Bill and Delores Bing

  • Concert Band
  • Chamber Music
  • Theater Arts
  • Visual Arts

Trumpeter Bill Bing joined Caltech as a brass coach in 1970. Soon, he took the baton for the jazz bands, and later the entire band program. In 1979, his wife, cellist Delores Bing, became the first director of Caltech’s chamber music program. She went on to coach more than 1,000 small ensembles, select distinguished visiting mentors, and lead the Institute’s performing and visual arts program.

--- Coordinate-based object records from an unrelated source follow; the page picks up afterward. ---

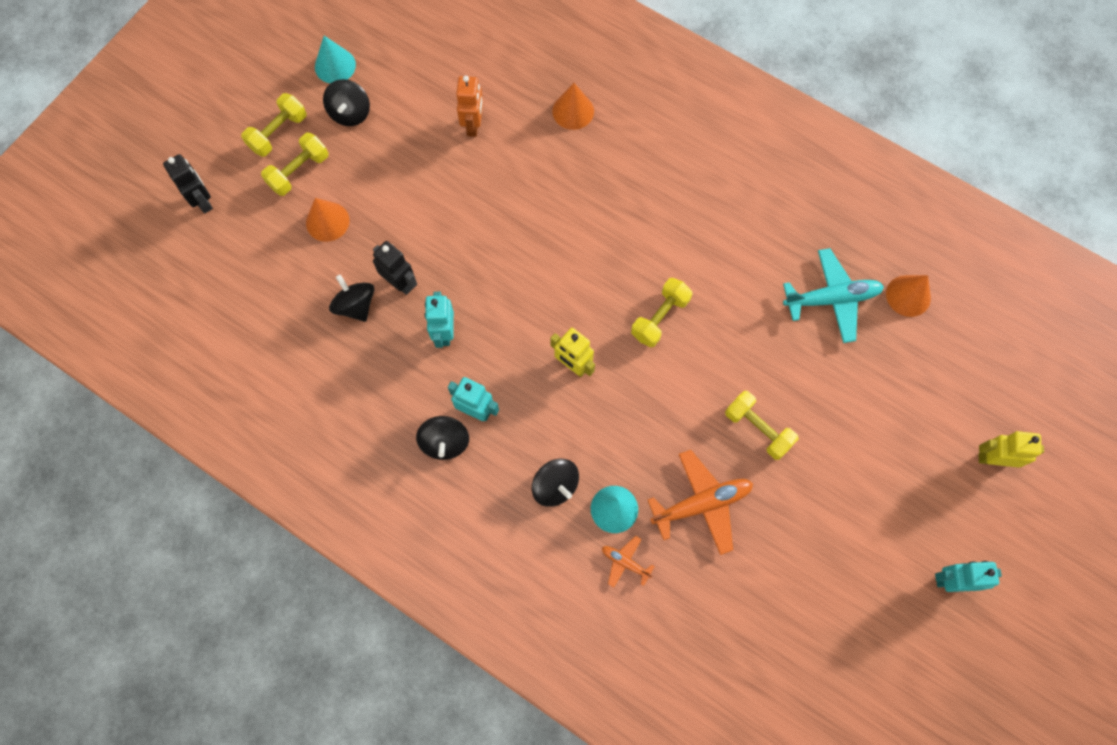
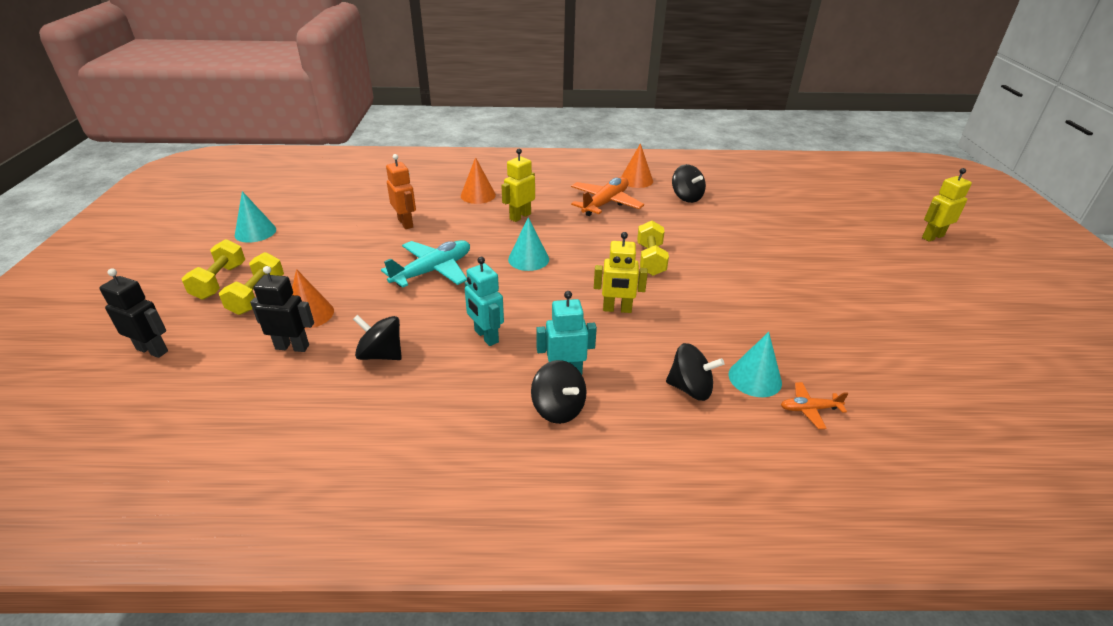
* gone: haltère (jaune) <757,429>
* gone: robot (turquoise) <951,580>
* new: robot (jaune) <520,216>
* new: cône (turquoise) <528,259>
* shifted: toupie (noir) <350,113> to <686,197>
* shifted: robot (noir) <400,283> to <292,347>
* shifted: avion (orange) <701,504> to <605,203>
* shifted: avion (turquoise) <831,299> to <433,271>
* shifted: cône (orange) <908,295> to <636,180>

Bill and Delores Bing created magical opportunities for Caltech people to engage deeply in artistic expression and forget about homework and research for a few blissful hours a week. The Bings’ focus on good musicianship and fun made Caltech’s instrumental programs a refreshing challenge for everyone who participated.”

Elizabeth “Betty” Hong (BS ’02), Clare Booth Luce Assistant Professor of Neuroscience

Bing Fund for the Arts

Caltech student-musicians gained exposure to leading-edge ideas through the Bings’ contemporaneous professional performances. The couple took the stage at vaunted venues such as Walt Disney Concert Hall and the Hollywood Bowl, playing with orchestras that included the LA Phil, LA Opera, and Los Angeles Chamber Orchestra. Delores also played on more than 100 soundtracks.

In appreciation of the Bings’ service, the Associated Students of Caltech recognized the couple with Excellence in Teaching Awards, and the Caltech Alumni Association granted them honorary membership. Caltech marked their retirement in 2016 with an event that featured hundreds of Caltech students in music, theater, and visual art performances.

The couple’s dedication to music and to enriching Techers’ lives through artistic expression inspired more than 100 donors to collectively endow the William and Delores Bing Fund for the Arts at Caltech.

The Bings also are generous donors to Caltech, having made gifts to the Institute for 29 consecutive years. Additionally, because they have included Caltech in their will, the Bings are members of Caltech’s Torchbearers Legacy Society.